Dr. Dirk Fellermann, Regionalgeschäftsführer der Asklepios Kliniken Bad Wildungen, hat die Erfahrung gemacht, dass ehrenamtliche Helfer oft näher am Patienten sind als festes Personal. „Deshalb sind sie bei uns aktiver Teil des Beschwerdemanagements, können und sollen jederzeit Anregungen weitergeben“, sagt er. Und doch ist Ehrenamt am Krankenhaus „mehr vom Lassen als vom Tun bestimmt“, sagt Kathrin Heiß. Das weiß auch Monika Knackstedt, seit 26 Jahren die Leiterin der Grünen Damen am selben Krankenhaus in Göttingen. „Man braucht sehr viel Einfühlungsvermögen und muss selbst in Balance sein“, sagt die Göttinger Leiterin des bundesweiten Ehrenamtdienstes mit über 11 000 Helferinnen und Helfern für kranke und alt gewordene Menschen. Die meisten Göttinger Grünen Damen seien im Schnitt 50 Jahre alt, sagt sie. Wenn Knackstedt über eine Zeitungsannonce 14 Bewerbungen bekommt, bleiben am Ende etwa fünf künftige Grüne Damen übrig. Einmal im Jahr gibt es dann eine Fortbildung und regelmäßige Treffen zur Supervision. Mehr Hürden nehmen Ehrenamtliche für die Palliativversorgung in Kauf: Der Vorbereitungskurs für die Begleitung Schwerkranker und Sterbender dauert ein Dreivierteljahr und kostet 100 Euro. Trotzdem kamen zum ersten Infoabend 100 Interessierte, 60 von ihnen blieben. Mit jedem Kandidaten führt Kathrin Heiß ein ausführliches Gespräch. Die jüngste Ehrenamtliche in ihrem Team ist 23, die älteste 70; viele sind berufstätig als Ingenieure, Verkäufer, Psychologen, Friseure, auch ein Mathematiker ist dabei.

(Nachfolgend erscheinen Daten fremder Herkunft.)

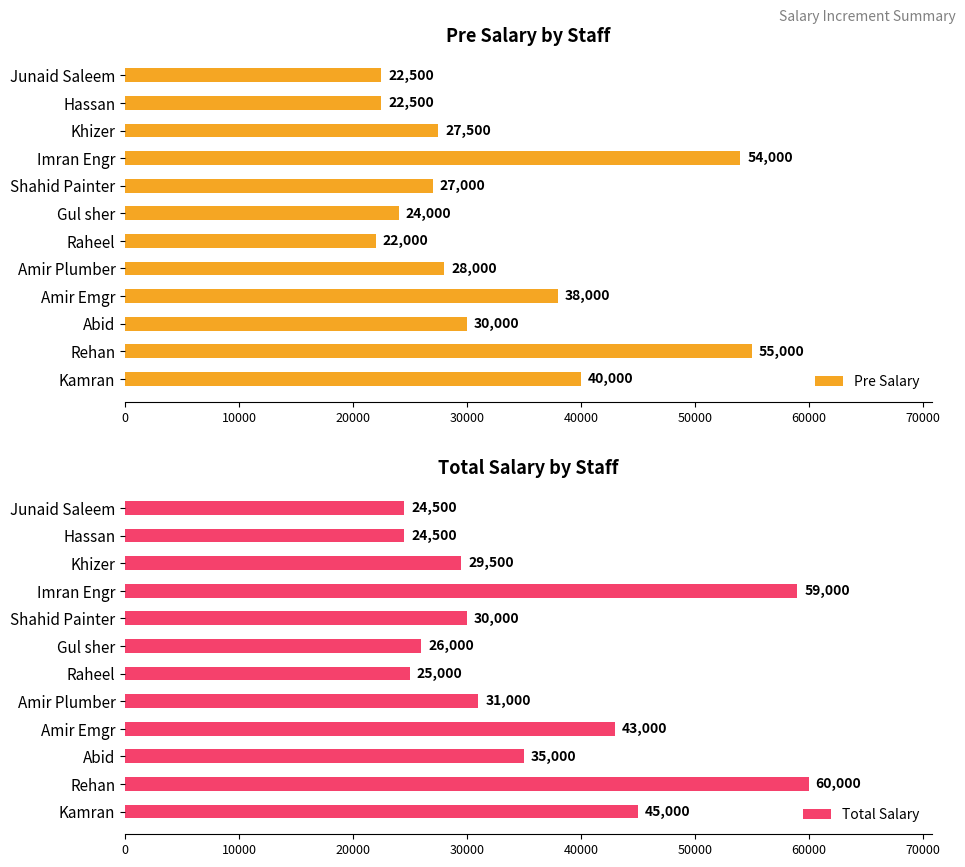

List the series in order of their peak value, highest first.

Total Salary, Pre Salary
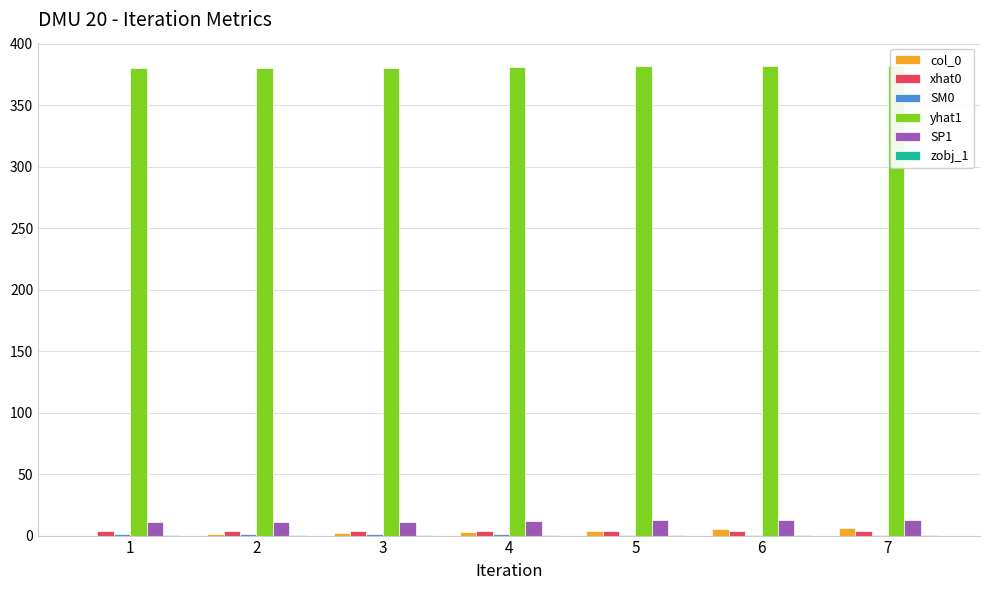

What is the maximum value for SM0?

0.9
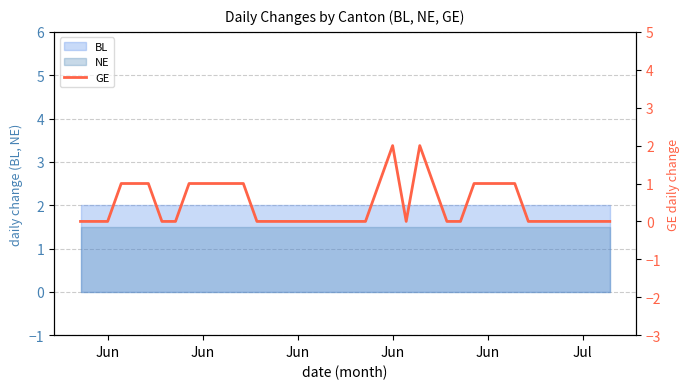

What is the sum of all values?

18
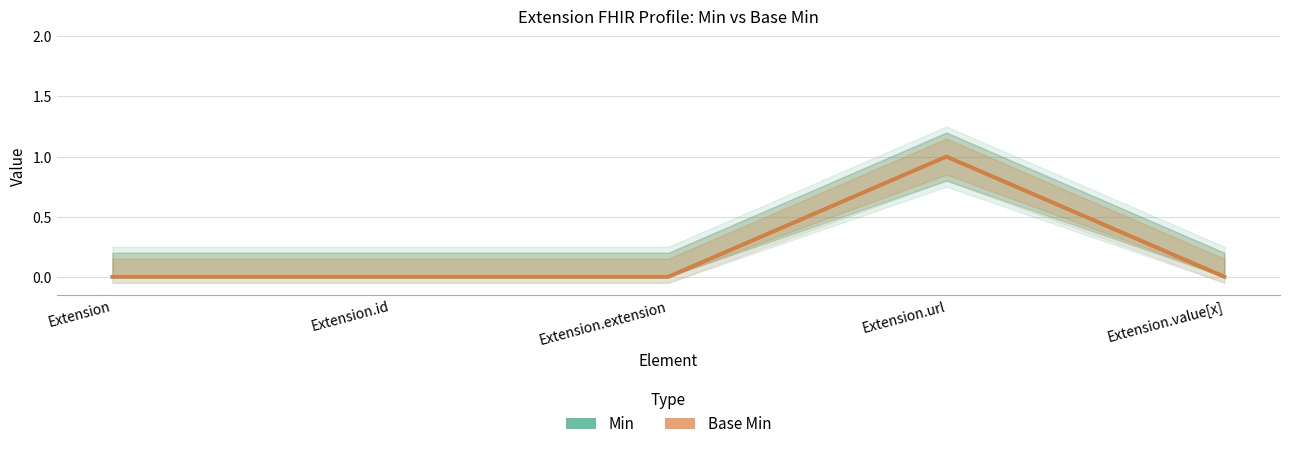

Is this an area chart (filled region under the line)?

No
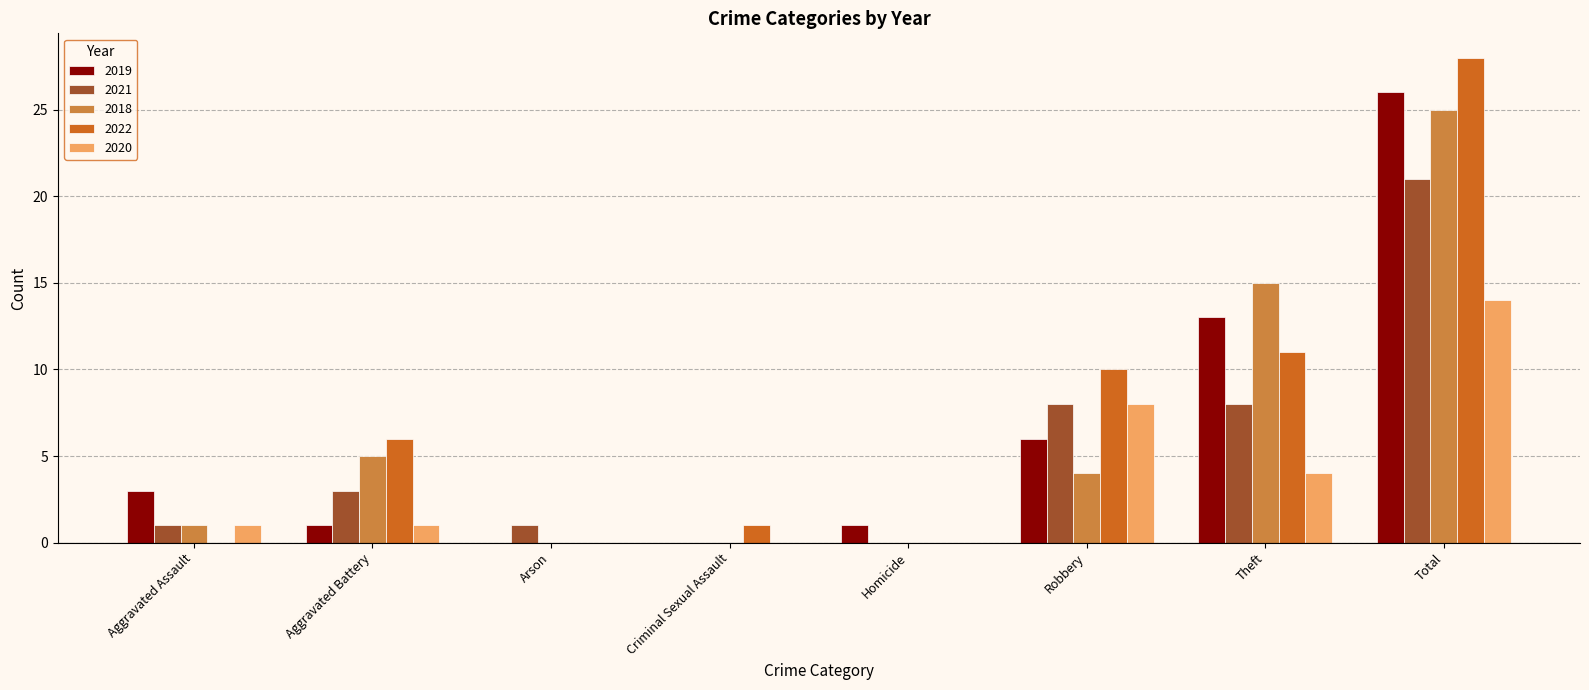

Reading left to right, extract all data points from this chart.

2019: Aggravated Assault=3	Aggravated Battery=1	Arson=0	Criminal Sexual Assault=0	Homicide=1	Robbery=6	Theft=13	Total=26
2021: Aggravated Assault=1	Aggravated Battery=3	Arson=1	Criminal Sexual Assault=0	Homicide=0	Robbery=8	Theft=8	Total=21
2018: Aggravated Assault=1	Aggravated Battery=5	Arson=0	Criminal Sexual Assault=0	Homicide=0	Robbery=4	Theft=15	Total=25
2022: Aggravated Assault=0	Aggravated Battery=6	Arson=0	Criminal Sexual Assault=1	Homicide=0	Robbery=10	Theft=11	Total=28
2020: Aggravated Assault=1	Aggravated Battery=1	Arson=0	Criminal Sexual Assault=0	Homicide=0	Robbery=8	Theft=4	Total=14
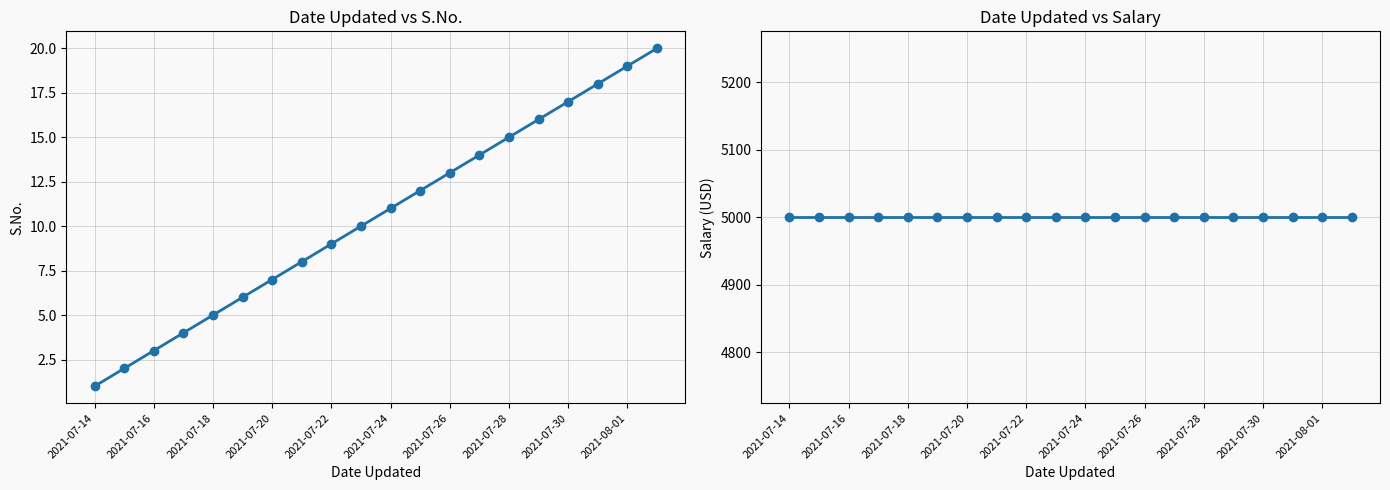

What is the spread (max minus min) of values at 2021-07-26?

4987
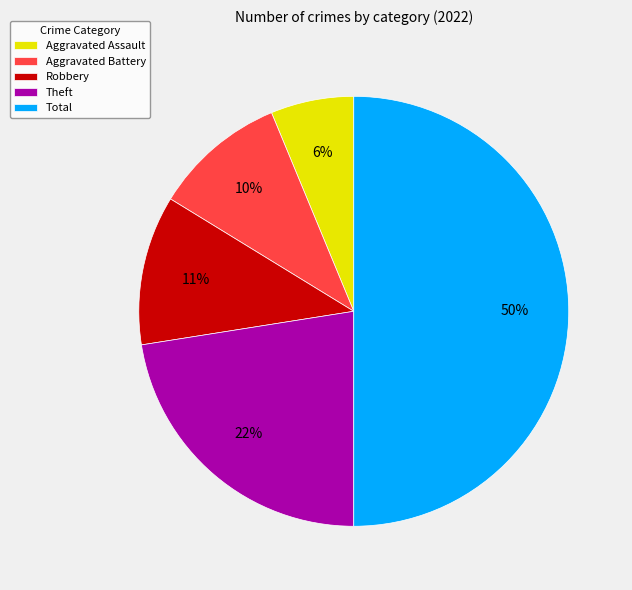

What is the largest slice in the pie chart?

Total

Verantwortung und Leidenschaft

Imma Basel in München hat mit ihrem Ehrenamtsdienst auch keine Nachwuchsprobleme – obwohl sie mit Bewerbern mindestens eine Stunde durch die Klinik läuft. „Da sieht man all die unschönen Dinge, die sehr nahegehen, die einen aber hier erwarten“, sagt sie. Abschrecken lassen sich davon nur wenige. Wer sich einmal für ein Ehrenamt am Krankenhaus entschieden hat, sagt, dass er mehr gewinnt, als er gibt. „Diese Arbeit verändert einen, verschiebt Prioritäten, gibt Sinn und relativiert die Angst vorm Sterben“, sagt Kathrin Heiß. Ehrenamtliche Helfer übernehmen Verantwortung und bringen Leidenschaft für ihre Aufgabe mit, sonst wären sie nicht da. Für Krankenhäuser ist das ein großes Potenzial, das es nur zu nutzen gilt.